Personal information
- Full name: Carleton Craig Leonard
- Date of birth: 3 February 1958 (age 68)
- Place of birth: Oswestry, England
- Position: Defender

= Carleton Leonard =

English footballer

Carleton Craig Leonard (born 3 February 1958) is an English former footballer who played 298 games as a defender for Shrewsbury Town between 1975 and 1983.

==Early life==

Carelton was born in 1958, the seventh of thirteen children to Peter Leonard (1927 - 2010), a baker and Barbara née Garside (1918 - 2007). He was educated at the Oswestry Boys High School, in his home town.

==Football career==

Carleton played for the Shropshire Schools U19s from the age of 16, and was subsequently signed by Shrewsbury Town, making his debut in 1975. The highlight of his time with The Shrews was helping them lift the old Division Three title in the 78-79 season. In his 227 league games, Leonard scored one goal against Swindon Town on 19 March 1977. After playing 298 games for Shrewsbury, he joined Hereford United in June 1983. He later went on to play for Cardiff City, with whom he was suffered relegation to the Fourth Division in the 85-86 season.

==Later life==

After leaving football Carleton has had numerous coaching roles, including for Ellesmere Rangers, Shrewsbury Town Youth Team.

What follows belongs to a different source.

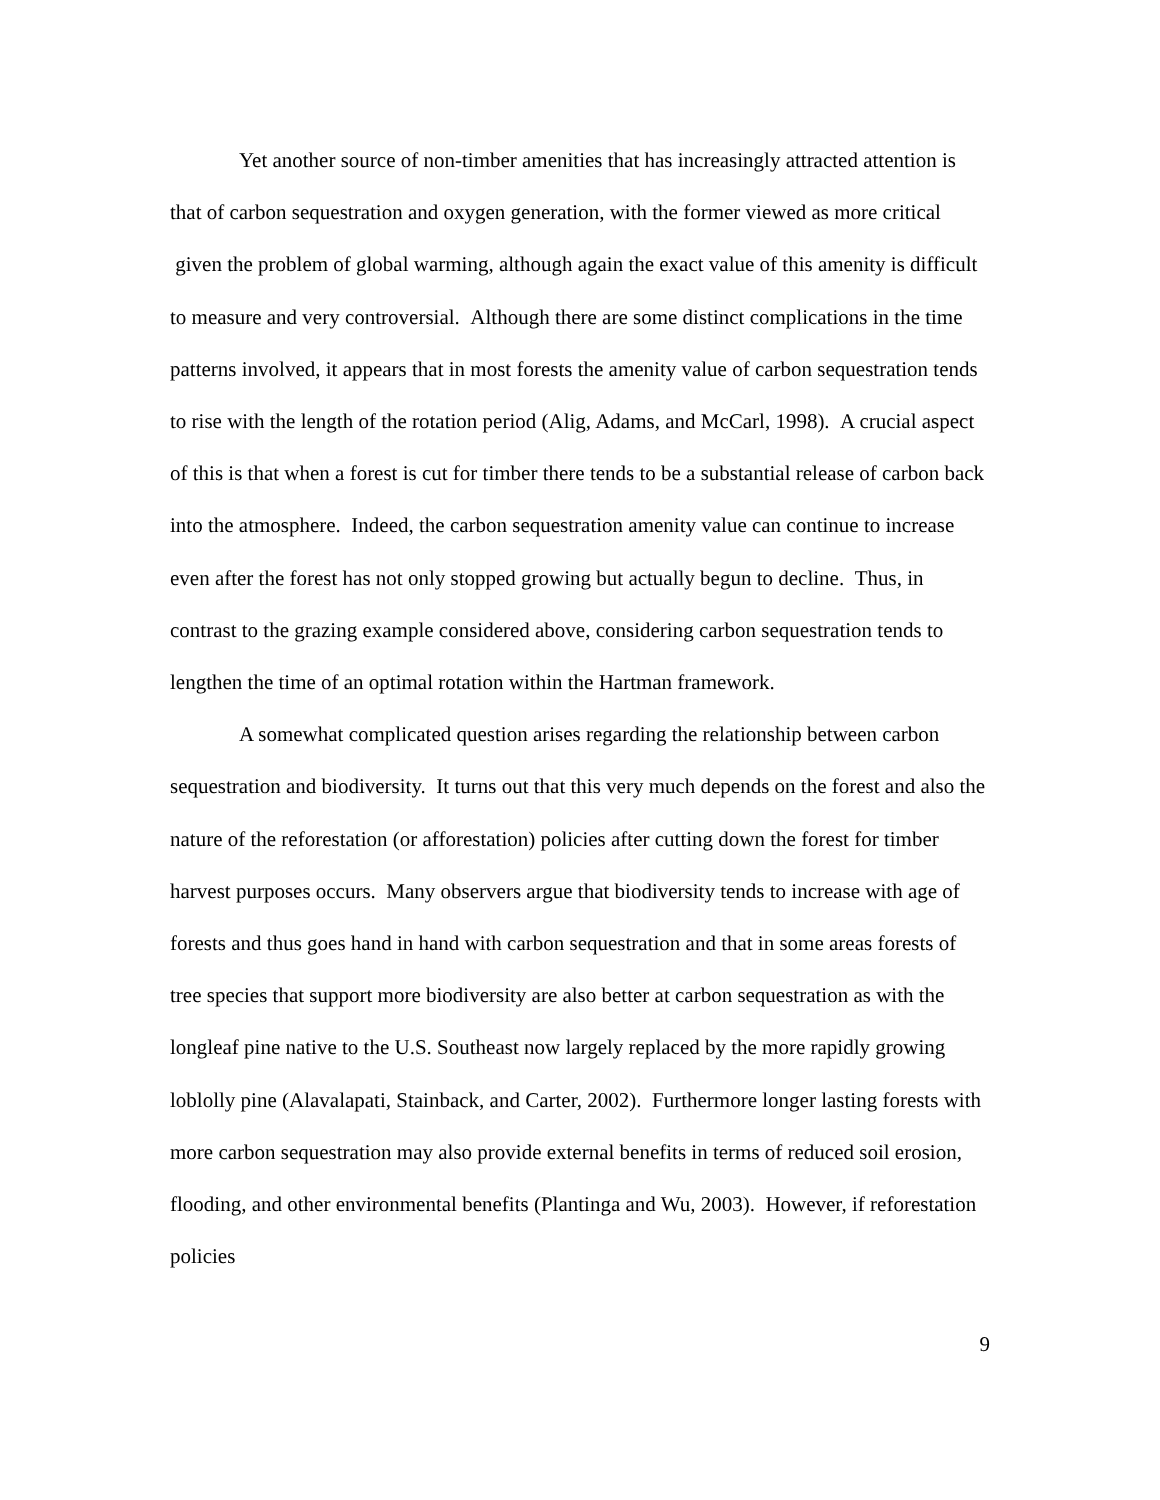Yet another source of non-timber amenities that has increasingly attracted attention is that of carbon sequestration and oxygen generation, with the former viewed as more critical given the problem of global warming, although again the exact value of this amenity is difficult to measure and very controversial. Although there are some distinct complications in the time patterns involved, it appears that in most forests the amenity value of carbon sequestration tends to rise with the length of the rotation period (Alig, Adams, and McCarl, 1998). A crucial aspect of this is that when a forest is cut for timber there tends to be a substantial release of carbon back into the atmosphere. Indeed, the carbon sequestration amenity value can continue to increase even after the forest has not only stopped growing but actually begun to decline. Thus, in contrast to the grazing example considered above, considering carbon sequestration tends to lengthen the time of an optimal rotation within the Hartman framework.
A somewhat complicated question arises regarding the relationship between carbon sequestration and biodiversity. It turns out that this very much depends on the forest and also the nature of the reforestation (or afforestation) policies after cutting down the forest for timber harvest purposes occurs. Many observers argue that biodiversity tends to increase with age of forests and thus goes hand in hand with carbon sequestration and that in some areas forests of tree species that support more biodiversity are also better at carbon sequestration as with the longleaf pine native to the U.S. Southeast now largely replaced by the more rapidly growing loblolly pine (Alavalapati, Stainback, and Carter, 2002). Furthermore longer lasting forests with more carbon sequestration may also provide external benefits in terms of reduced soil erosion, flooding, and other environmental benefits (Plantinga and Wu, 2003). However, if reforestation policies
9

Carleton is the manager of Oswestry's only nightclub, Gibsons; in which capacity he is an advocate of liberal alcohol laws. In 2009 this establishment won the Shropshire Best Bar None award, for best night club in Shropshire.

He is also a publican, having operated Oswestry's The Bell, The Oak and The Pedigree.

He has a son Nathan, who has played for Ellesmere Rangers and Guilsfield F.C.